Visiting Myanmar President Min Aung Hlaing made full use of his official five-day-long India tour to visit the holiest of Buddhist shrines when he visited Bodh Gaya in Bihar. On Saturday morning, his aircraft landed straight at the Gaya International Airport from Hanoi.

In about one-and-a-half hours, the President was paying his obeisance at the spot where the Buddha attained enlightenment in around 528 BC.

On May 7, during his first-ever official visit to India, Vietnamese President To Lam also offered his prayers at the Mahabodhi Temple.

And New Delhi isn’t complaining.

Wracked by a civil war, Myanmar is central to India’s Act East policy (AEP). As opposed to the past policy of looking westwards especially Europe and US, India is doing all it can to further its AEP, which seeks to build closer economic, political, military and strategic ties with countries in Southeast Asia that are grouped under the Association of Southeast Asian Nations (ASEAN).

Six of the ASEAN’s 10 countries – Vietnam, Cambodia, Laos, Thailand, Myanmar and Singapore – are overwhelmingly Buddhist while Brunei, Malaysia, and Indonesia follow Islam while Christians are a majority in the Philippines.

In March 2018, after Vietnamese President Tran Dai Quang’s visit to the Buddhist holy spot, a big delegation led by Vietnam’s deputy defence minister Senior Lieutenant General Phan Van Giang visited Bodh Gaya. In December, a 19-member delegation led by General Ngo Minh also visited the place where Buddha attained nirvana.

In June 2018, about 160 Sri Lankan military personnel and their families from the army, air force and the navy were flown down in an Indian Air Force (IAF) C-17 transport aircraft to visit the Buddhist pilgrimage centre at Bodh Gaya. They were later flown back to Colombo in the same aircraft. Sri Lanka is also a Buddhist majority country.

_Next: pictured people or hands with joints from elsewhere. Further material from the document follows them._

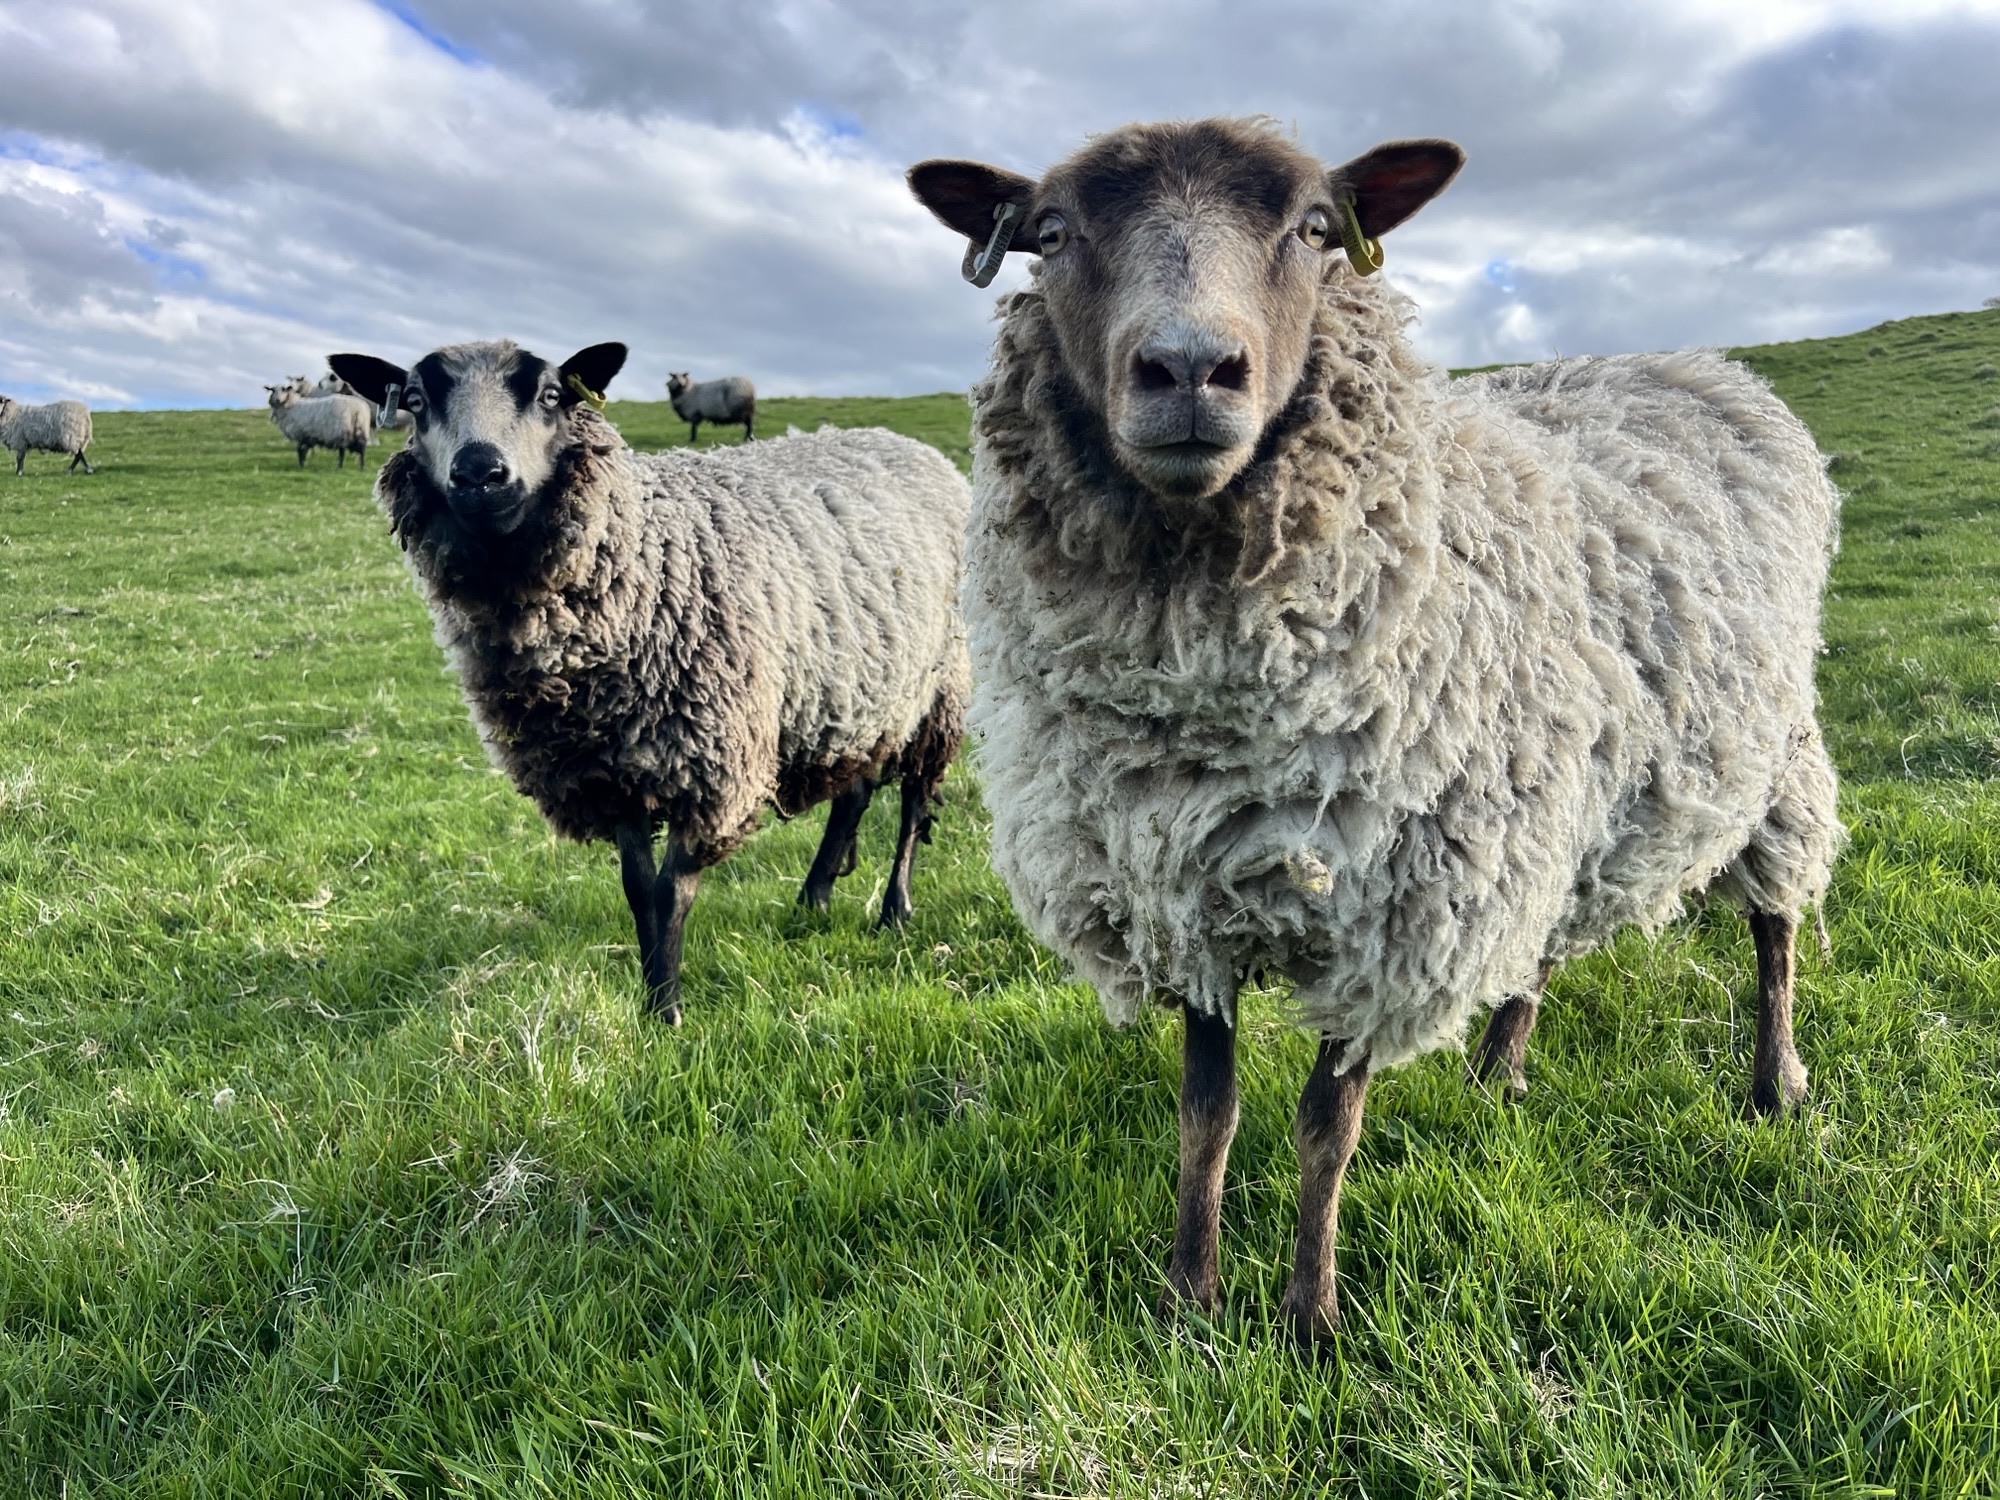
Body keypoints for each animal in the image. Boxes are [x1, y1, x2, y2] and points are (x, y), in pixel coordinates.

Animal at [328, 340, 969, 1023]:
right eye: (415, 400)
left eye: (552, 395)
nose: (479, 472)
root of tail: (906, 443)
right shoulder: (610, 772)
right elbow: (637, 890)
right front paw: (650, 999)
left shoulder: (711, 764)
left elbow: (672, 890)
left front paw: (670, 1011)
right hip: (855, 691)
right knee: (855, 791)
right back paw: (815, 896)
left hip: (941, 687)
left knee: (913, 802)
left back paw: (895, 909)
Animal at [910, 117, 1841, 1342]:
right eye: (1051, 233)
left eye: (1314, 228)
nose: (1190, 370)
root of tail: (1701, 364)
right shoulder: (1179, 889)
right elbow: (1205, 1111)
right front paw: (1190, 1297)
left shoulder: (1396, 905)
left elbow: (1325, 1123)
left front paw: (1309, 1318)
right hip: (1557, 795)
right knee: (1542, 937)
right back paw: (1499, 1068)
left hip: (1766, 750)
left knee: (1775, 923)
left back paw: (1774, 1081)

But it is through Myanmar that two key projects—the Kaladan multi modal project and the India-Myanmar-Thailand (IMT) Trilateral Highway—are envisaged to be built.

Additionally, Myanmar is home to some of the richest reserves of rare earths—especially the ‘heavy’ ones like dysprosium and terbium that are crucial for making high-performance permanent magnets for electric vehicle (EV) motors, wind turbines, and defence technology. These are minerals that India needs in abundance for its fledging programme to build its own fighter jets.

Strategically, close collaboration with Myanmar helps maintain strategic space in a country where China is making deep inroads. Currently, most of these rare earth deposits are exported to China for processing.